Now, what I am going to do is project all the validation points:

In [None]:
Z_valid = pca.transform(vectorized_valid_threes)

And then reconstruct them and compare them.

In [None]:
# Which validation example would you like to look at:
idx = 1
# How many componentd would you like to use for the reconstruction
n_components = 1
# Here is how to reconstruct:
x = pca.inverse_transform(
    np.hstack([Z_valid[idx][:n_components], 
               np.zeros((Z_valid.shape[1] - n_components,))]))
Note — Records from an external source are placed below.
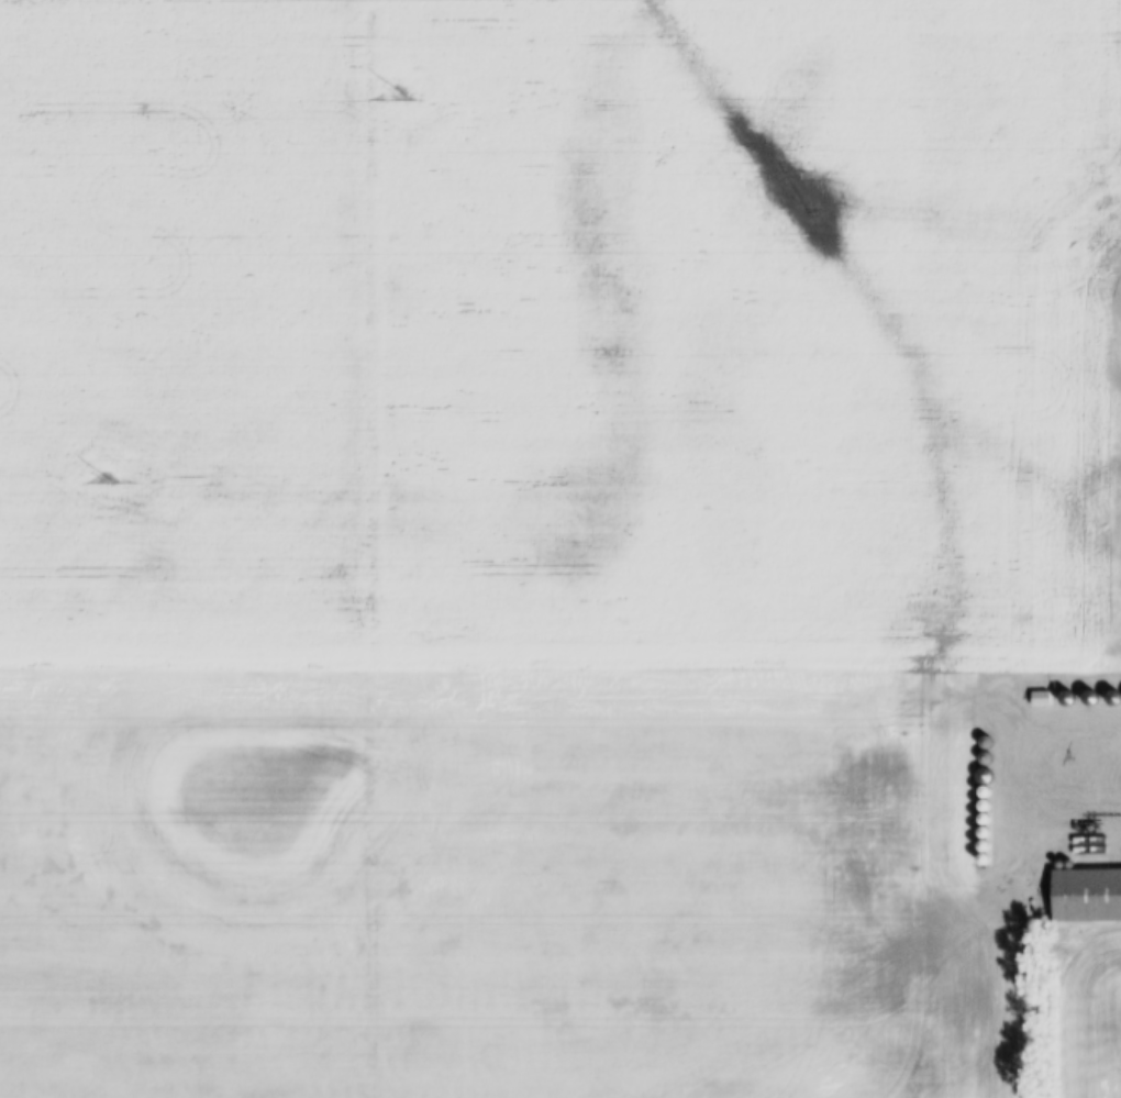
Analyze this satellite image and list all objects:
building: (1067, 698)
silo: (1067, 698)
building: (1090, 698)
silo: (1090, 698)
building: (1114, 698)
silo: (1114, 698)
building: (1040, 699)
building: (986, 742)
silo: (986, 742)
building: (986, 757)
silo: (986, 757)
building: (984, 775)
silo: (984, 775)
building: (984, 791)
silo: (984, 791)
building: (984, 805)
silo: (984, 805)
building: (984, 818)
silo: (984, 818)
building: (984, 832)
silo: (984, 832)
building: (984, 845)
silo: (984, 845)
building: (984, 858)
silo: (984, 858)
building: (1086, 895)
# Visualize the original image
fig, ax = plt.subplots(dpi=64)
ax.imshow(valid_threes[idx], cmap=plt.cm.gray_r, interpolation='nearest')
ax.set_xticks([])
ax.set_xticklabels([])
ax.set_yticks([])
ax.set_yticklabels([])

# Visualize the reconstructed image
fig, ax = plt.subplots(dpi=64)
ax.imshow(x.reshape((28, 28)), cmap=plt.cm.gray_r, interpolation='nearest')
ax.set_xticks([])
ax.set_xticklabels([])
ax.set_yticks([])
ax.set_yticklabels([]);

### Questions
+ Play with the code block above increasing ``n_components`` to 2, 4, 8, and so on up to 227. Observe how the reconstruction becomes better (but not perfect).
+ Repeat the above question, but change also the ``idx`` variable so that you see some more examples of three.
+ Go back a few code blocks, and change your validation set to include only fives.
You must change this:
```
valid_threes = x_test[y_test==3]
valid_threes.shape
```
to this:
```
valid_threes = x_test[y_test==5]
valid_threes.shape
```
Don't bother renaming ``valid_threes``.
Can the PCA model constructed with threes describe 5s? Why yes or why not?
+ Repeat the previous question with a couple of other digits.